By Maggie Haberman and Jess Bidgood
President-elect Donald Trump is still a week away from taking office, but his intention is to force Canada to join the United States and obtain Greenland and the Panama Canal, refusing at one point to rule out the use of military force in those two. specific cases – made a surreal prologue to his current administration. It’s an obsession that has infuriated world leaders and forced congressional Republicans to insist that the new president has no plans to cause a typhoon in the ArcticArray.

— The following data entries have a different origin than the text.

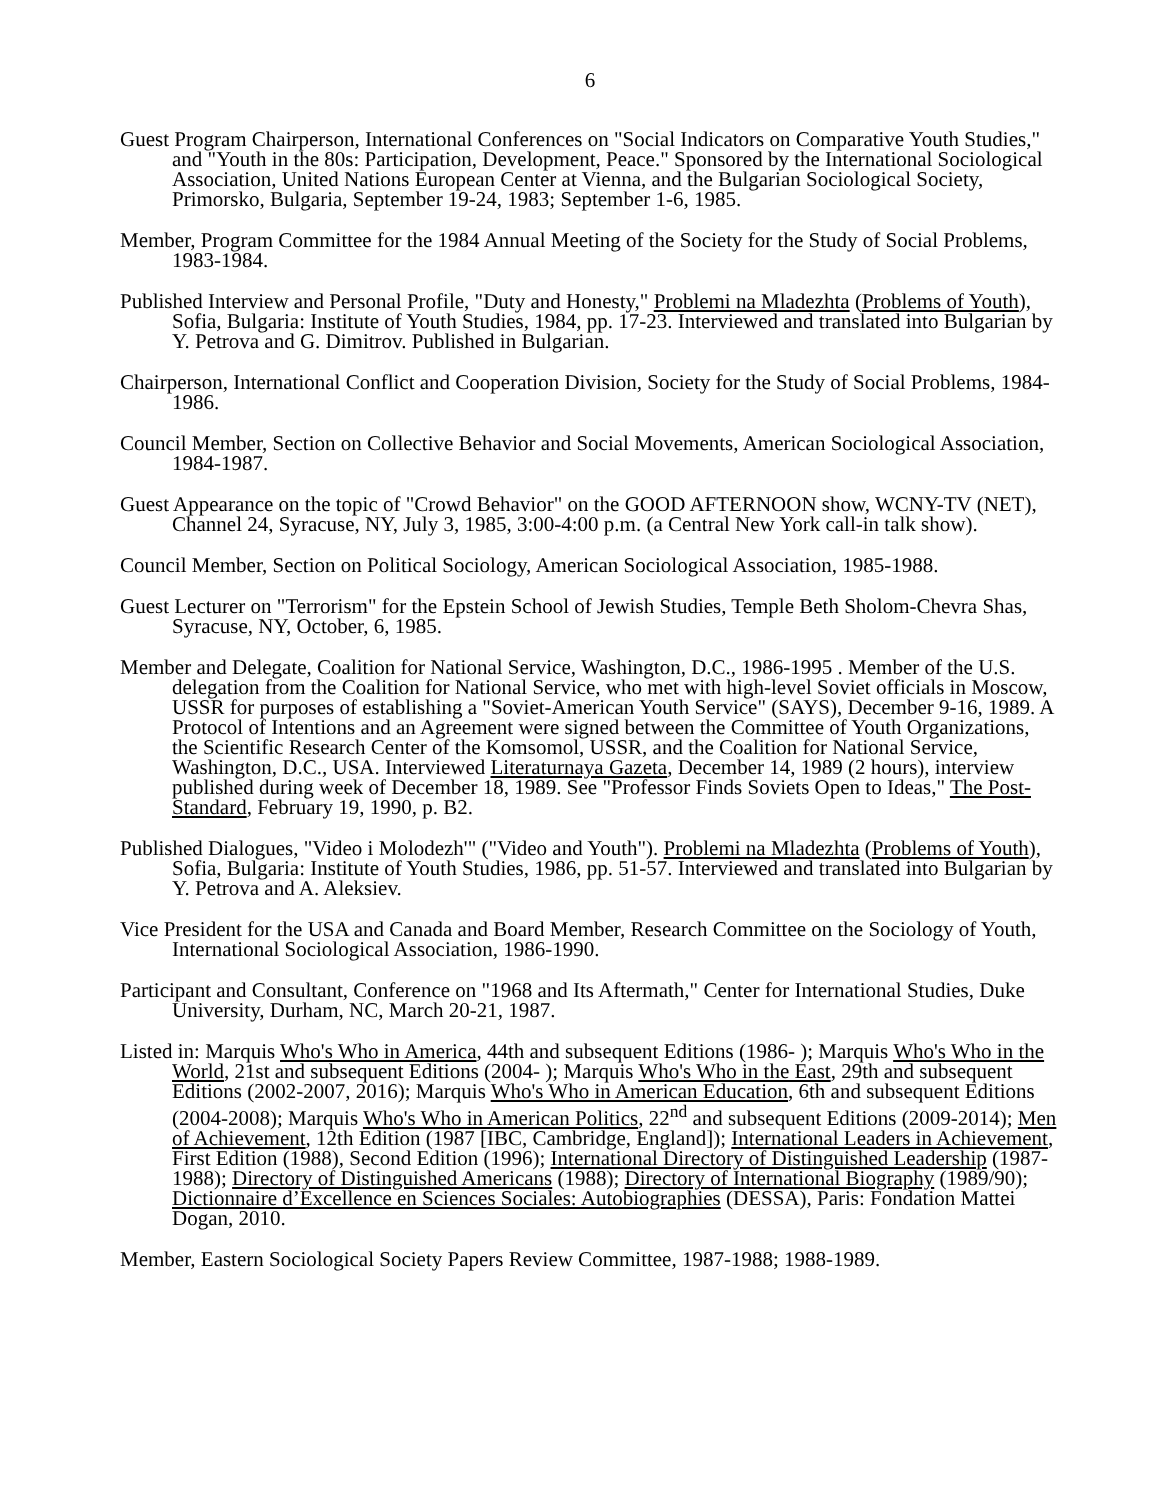6
Guest Program Chairperson, International Conferences on "Social Indicators on Comparative Youth Studies," and "Youth in the 80s: Participation, Development, Peace." Sponsored by the International Sociological Association, United Nations European Center at Vienna, and the Bulgarian Sociological Society, Primorsko, Bulgaria, September 19-24, 1983; September 1-6, 1985.
Member, Program Committee for the 1984 Annual Meeting of the Society for the Study of Social Problems, 1983-1984.
Published Interview and Personal Profile, "Duty and Honesty," Problemi na Mladezhta (Problems of Youth), Sofia, Bulgaria: Institute of Youth Studies, 1984, pp. 17-23. Interviewed and translated into Bulgarian by Y. Petrova and G. Dimitrov. Published in Bulgarian.
Chairperson, International Conflict and Cooperation Division, Society for the Study of Social Problems, 1984-1986.
Council Member, Section on Collective Behavior and Social Movements, American Sociological Association, 1984-1987.
Guest Appearance on the topic of "Crowd Behavior" on the GOOD AFTERNOON show, WCNY-TV (NET), Channel 24, Syracuse, NY, July 3, 1985, 3:00-4:00 p.m. (a Central New York call-in talk show).
Council Member, Section on Political Sociology, American Sociological Association, 1985-1988.
Guest Lecturer on "Terrorism" for the Epstein School of Jewish Studies, Temple Beth Sholom-Chevra Shas, Syracuse, NY, October, 6, 1985.
Member and Delegate, Coalition for National Service, Washington, D.C., 1986-1995 . Member of the U.S. delegation from the Coalition for National Service, who met with high-level Soviet officials in Moscow, USSR for purposes of establishing a "Soviet-American Youth Service" (SAYS), December 9-16, 1989. A Protocol of Intentions and an Agreement were signed between the Committee of Youth Organizations, the Scientific Research Center of the Komsomol, USSR, and the Coalition for National Service, Washington, D.C., USA. Interviewed Literaturnaya Gazeta, December 14, 1989 (2 hours), interview published during week of December 18, 1989. See "Professor Finds Soviets Open to Ideas," The Post-Standard, February 19, 1990, p. B2.
Published Dialogues, "Video i Molodezh'" ("Video and Youth"). Problemi na Mladezhta (Problems of Youth), Sofia, Bulgaria: Institute of Youth Studies, 1986, pp. 51-57. Interviewed and translated into Bulgarian by Y. Petrova and A. Aleksiev.
Vice President for the USA and Canada and Board Member, Research Committee on the Sociology of Youth, International Sociological Association, 1986-1990.
Participant and Consultant, Conference on "1968 and Its Aftermath," Center for International Studies, Duke University, Durham, NC, March 20-21, 1987.
Listed in: Marquis Who's Who in America, 44th and subsequent Editions (1986- ); Marquis Who's Who in the World, 21st and subsequent Editions (2004- ); Marquis Who's Who in the East, 29th and subsequent Editions (2002-2007, 2016); Marquis Who's Who in American Education, 6th and subsequent Editions (2004-2008); Marquis Who's Who in American Politics, 22<sup>nd</sup> and subsequent Editions (2009-2014); Men of Achievement, 12th Edition (1987 [IBC, Cambridge, England]); International Leaders in Achievement, First Edition (1988), Second Edition (1996); International Directory of Distinguished Leadership (1987-1988); Directory of Distinguished Americans (1988); Directory of International Biography (1989/90); Dictionnaire d’Excellence en Sciences Sociales: Autobiographies (DESSA), Paris: Fondation Mattei Dogan, 2010.
Member, Eastern Sociological Society Papers Review Committee, 1987-1988; 1988-1989.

“The United States is not going to invade any other country,” Sen. James Lankford, R-Okla. , said on “Meet the Press. ” Trump, Lankford insisted, was simply making “bold” statements intended to bring “everyone to the table. “
Whether the words are a negotiating tactic or something more, the president-elect’s expressed desire to expand the nation’s footprint reflects an urge that has animated much of his career in the public eye: to make whatever he controls as big as possible.
In this sense, Trump’s comments about taking Greenland and Canada through “economic force” can be seen less as the expression of a foreign policy objective than as the extension of a philosophy that dates back to his determined efforts to expand your power. corporations through a series of acquisitions in the 1980s.
In tonight’s newsletter, we’ll see why.
The prime minister of Greenland says the territory wants to work more closely with the United States on certain issues, but Greenlanders, like Panamanians, have expressed little interest in actually handing their territory over to Americans.
As a businessman, however, Trump paid little attention to others who stood in the way of his desired expansions, even if they rarely figured out tactics to stop him.